Bolivian hospitality is something to marvel at and there is no better example of this than on Dia de los Muertos, the Day of the Dead or All Souls Day – whichever name you prefer. After the very public display for Todos Santos (All Saints Day) the previous day at the cemetery, Sucre’s citizens retreat to their homes on November 2nd for the Day of the Dead and invite people to join them to commemorate their deceased relatives.
It is a lovely tradition that is part commemoration, part celebration, and while it is a fairly formal occasion it is clear from the moment you set foot into the house that it is also a party – a party where it is firmly believed the deceased is present and participating. Accompanying several Bolivian friends we visited four separate homes where we were welcomed like long lost family members – the hospitality is real and overwhelming.

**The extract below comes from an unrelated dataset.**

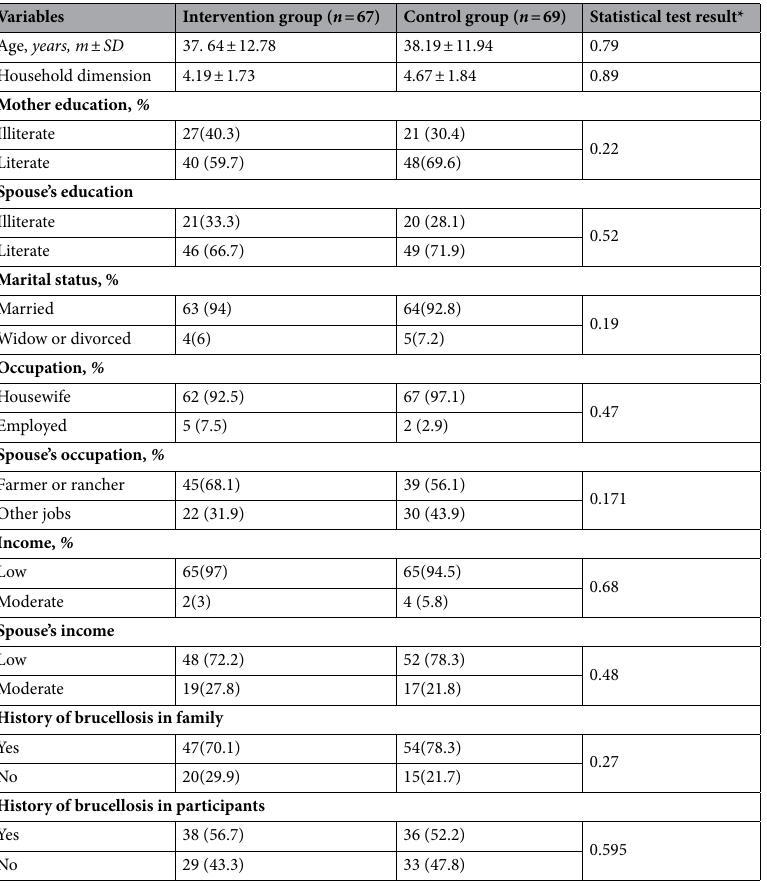
Table 3. Participant’s socio-demographic characteristics. N number of eligible participants; ± standard division; *Testing significant change between control and experimental groups which is significant at the 0.05 level.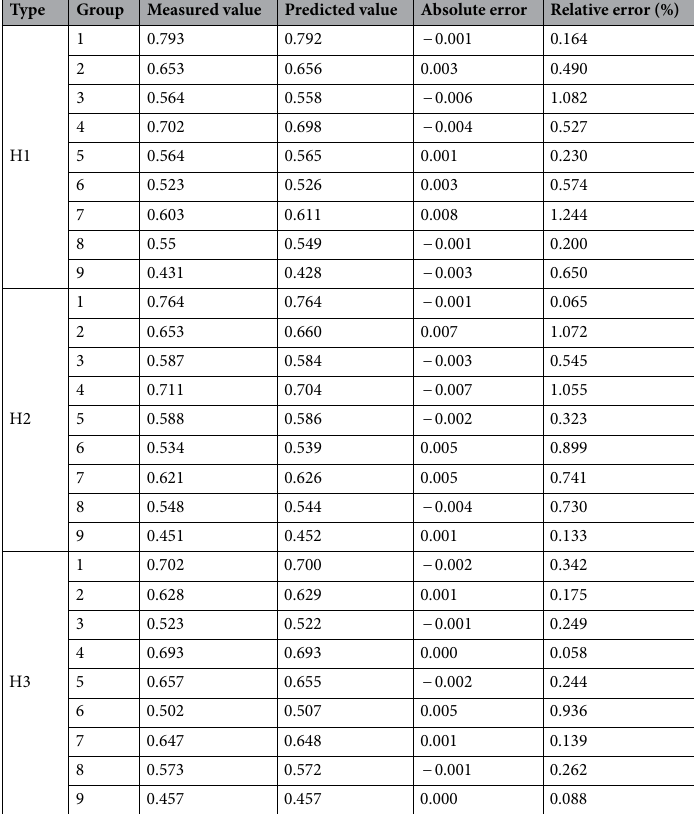
Table 6. Results of PPR models.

First you are greeted at the door by two or three people offering you a hollowed out pineapple or a gourd full of chicha (Bolivian homebrew), and a shot of singani (a powerful Bolivian spirit made from grapes). You don’t have a choice about whether you want to drink it, you MUST drink it to honour the dead and gain entrance.
Once you’ve finished the entrance drinks it is traditional to greet the family and thank them for inviting you, then visit the shrine where prayers are offered up to the deceased. Elaborate altars are erected in people’s homes and are decorated with all the foods and drinks that the deceased most loved in life, added to this are religious objects, both traditional and Catholic, and many symbolic bread objects that are baked only for this celebration.
Once this is done you are served a delicious plate of mondongo – pork cooked in a spicy red sauce and served with rice, potatoes and choclo (a sort of creamed corn dish). While you’re eating the mondongo there is a constant stream of people bringing more chicha and sangani which, again, you’re obliged out of politeness to drink (this really is my sort of country). Eventually someone will place a bucket or washing-up bowl full of chicha by your seat so you can just help yourself.
The drinking is quite ritualised, with the server toasting your health with a drink then inviting you to drink, once you’ve drunk you invite the next person to drink, and the person serving the drinks gives them a glass of chicha or singani. At every house when you try to leave some of the older women will feign shock and insist on you having one more for the ‘camino’.
To refuse would be the height of impoliteness, and by the time you make it to the exit you may have had three or four more drinks poured down your throat. Needless to say, people get quite squiffy.
Similarly, it would be incredibly rude, and mortifying for the family, if you didn’t eat the mondongo, luckily people don’t mind if you can’t finish everything on your plate. By the time we reached the fourth house the prospect of yet another plate of mondongo was weighing heavy on my stomach, but some of the people I talked to had been to the houses of ten friends or family and were planning to visit several more before the day was done. You need stamina to be Bolivian.
After several hours, four plates of Mondongo, numerous shots of singani and enough chicha to re-float the Titanic our merry band rolled out into the street and headed for a well deserved lie down – well, the gringos headed for home, remarkably the Bolivians in our group headed off to visit another couple of relatives for more of the same.